La scelta del governo di limitare momentaneamente l’utilizzo degli impianti di risalita, nonostante la maggior parte di essi abbia in programma l’apertura tra fine novembre e inizio dicembre, era stata forse influenzata anche dalle fotografie delle lunghe code scattate a Cervinia in questo weekend. Una bozza di protocollo aggiornato la Provincia di Trento l’aveva già elaborata nelle settimane passate grazie alla collaborazione di Azienda sanitaria e impianti stessi ed è già al lavoro per trovare una soluzione condivisa con le altre Regioni interessate. La capienza di cabinovie e funivie nelle nuove linee guida sarebbe fissata all’80% (mentre non ci sarebbero limiti per le seggiovie in quanto all’aperto) insieme ad altre misure come l’aerazione continua degli ambienti, l’obbligo di mascherina e il distanziamento di un metro. «Questa bozza di documento è stata condivisa dall’assessore Failoni con le altre Regioni. Vediamo se verrà proposto e se il Cts muoverà delle osservazioni», spiega Guadagnini. L’80% della capienza, evidenzia il presidente del settore degli impianti a fune, garantirebbe un buon compromesso tra lo smaltimento e la prevenzione delle code e la mitigazione del rischio, considerato anche che all’interno delle cabine si sta pochi minuti. «Difficile immaginare un ulteriore riduzione di portata — continua Guadagnini —, perché al di là dei margini di guadagno il rischio è che si creino assembramenti e code lunghissime». Impossibile anche pensare a un numero chiuso perché la maggior parte delle località sciistiche ha accessi multipli. «Il nostro obiettivo non è eliminare le code — osserva Guadagnini —, qualcuna ci sarà per forza. A Cervinia, ad esempio, le persone erano tante ma avevano la mascherina. Con il protocollo dovremo essere in grado di gestirle in modo ordinato e consentire che si possa sciare in sicurezza».

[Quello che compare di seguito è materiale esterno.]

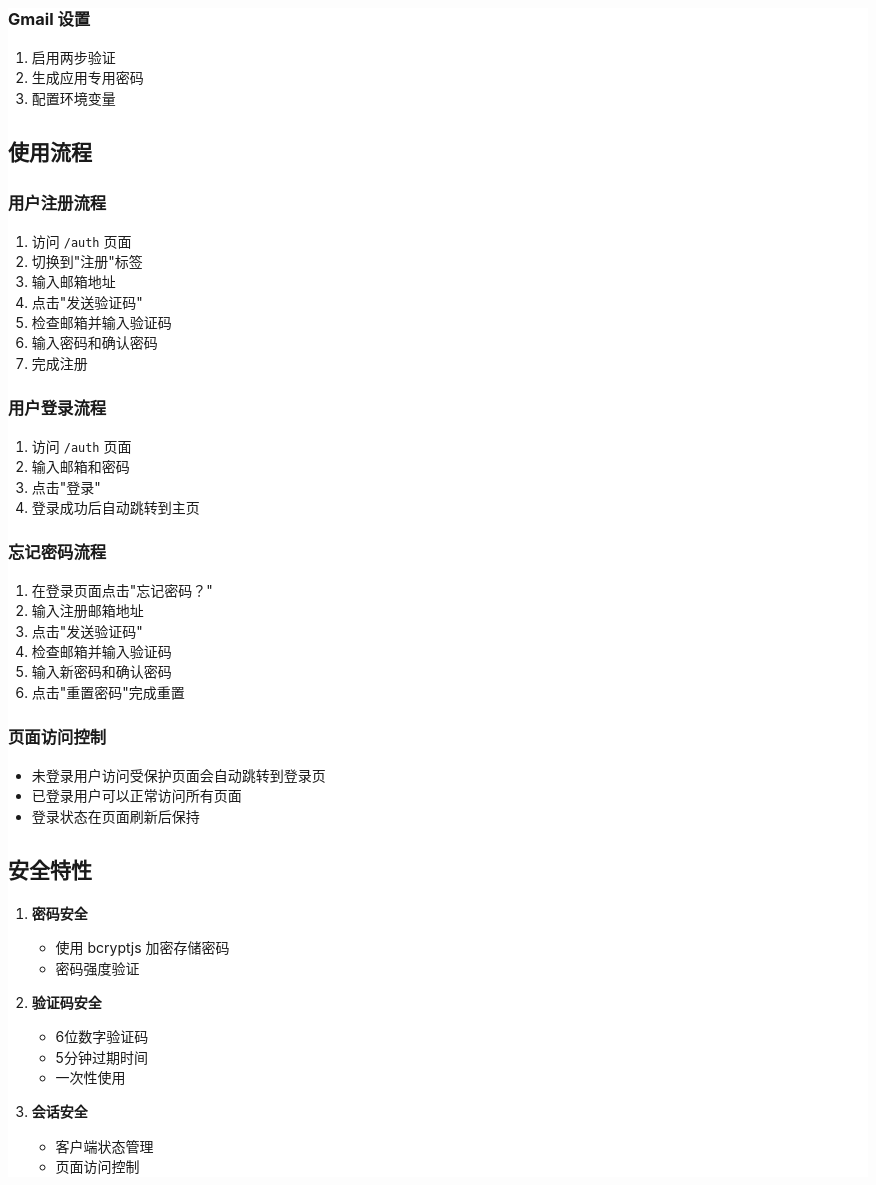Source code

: ### Gmail 设置
1. 启用两步验证
2. 生成应用专用密码
3. 配置环境变量

## 使用流程

### 用户注册流程
1. 访问 `/auth` 页面
2. 切换到"注册"标签
3. 输入邮箱地址
4. 点击"发送验证码"
5. 检查邮箱并输入验证码
6. 输入密码和确认密码
7. 完成注册

### 用户登录流程
1. 访问 `/auth` 页面
2. 输入邮箱和密码
3. 点击"登录"
4. 登录成功后自动跳转到主页

### 忘记密码流程
1. 在登录页面点击"忘记密码？"
2. 输入注册邮箱地址
3. 点击"发送验证码"
4. 检查邮箱并输入验证码
5. 输入新密码和确认密码
6. 点击"重置密码"完成重置

### 页面访问控制
- 未登录用户访问受保护页面会自动跳转到登录页
- 已登录用户可以正常访问所有页面
- 登录状态在页面刷新后保持

## 安全特性

1. **密码安全**
   - 使用 bcryptjs 加密存储密码
   - 密码强度验证

2. **验证码安全**
   - 6位数字验证码
   - 5分钟过期时间
   - 一次性使用

3. **会话安全**
   - 客户端状态管理
   - 页面访问控制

La sfida allora è riuscire a governare i flussi, riducendo i tempi di attesa ed evitando la creazione di assembramenti sulle piste tramite stewart e tecnologia: «Abbiamo in fase di sperimentazione un’app — rivela il presidente della sezione impianti a fune di Confindustria Trento — tramite cui le persone possano conoscere in tempo reale i minuti di coda ad ogni impianto ed evitare le situazioni più affollate».
L’obiettivo è salvaguardare una stagione invernale che produce un fatturato di 200 milioni di euro e occupa direttamente negli impianti di risalita circa 1.500 persone, tra dipendenti fissi e lavoratori stagionali, con un indotto di 800 milioni di euro generato sul territorio. «Non si tratta di mesi fondamentali solo per gli impianti di risalita, ma per tutto il Trentino — conclude Guadagnini — Un eventuale stop a tutta la stagione danneggerebbe quelle attività legate al turismo, il comparto dei noleggi e quello delle scuole di sci».